Revenues from our HealthStream Provider Solutions segment increased by $2.5 million, or 63 percent, when compared to the third quarter of 2015. Revenues from both the Health Line Systems (HLS) and Morrisey Associates, Inc. (MAI) acquisitions, which were consummated in March 2015 and August 2016, respectively, accounted for the majority of the increase in revenues during the third quarter of 2016. MAI revenues in the third quarter, following the consummation of the MAI acquisition on August 8, 2016, were approximately $841,000, net of deferred revenue write-downs associated with the MAI transaction as noted above.

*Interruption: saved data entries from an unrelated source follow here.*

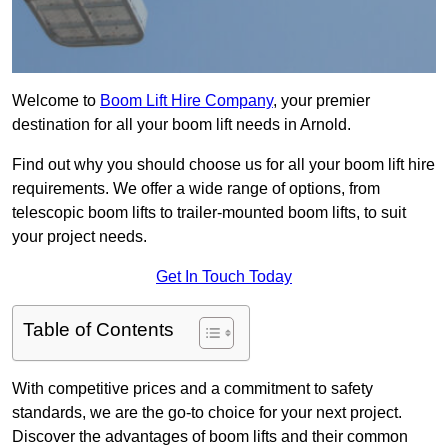
Welcome to
Boom Lift Hire Company
, your premier
destination for all your boom lift needs in Arnold.
Find out why you should choose us for all your boom lift hire
requirements. We offer a wide range of options, from
telescopic boom lifts to trailer-mounted boom lifts, to suit
your project needs.
Get In Touch Today
Table of Contents
With competitive prices and a commitment to safety
standards, we are the go-to choice for your next project.
Discover the advantages of boom lifts and their common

Generally accepted accounting principles (GAAP) require companies to write down beginning balances of acquired deferred revenue balances as part of "fair value" accounting as defined by GAAP. During the third quarter of 2016, HealthStream reported a $1.2 million reduction to operating income and an $847,000 reduction to net income as a result of the deferred revenue write-down for the HLS and MAI acquisitions. During the third quarter of 2015, HealthStream reported a reduction of $2.1 million to operating income and $1.3 million to net income as a result of the deferred revenue write-down for the HLS acquisition. The table reconciling GAAP to non-GAAP financial measures included in this release shows the impact of beginning balance deferred revenue write-downs on operating income and net income.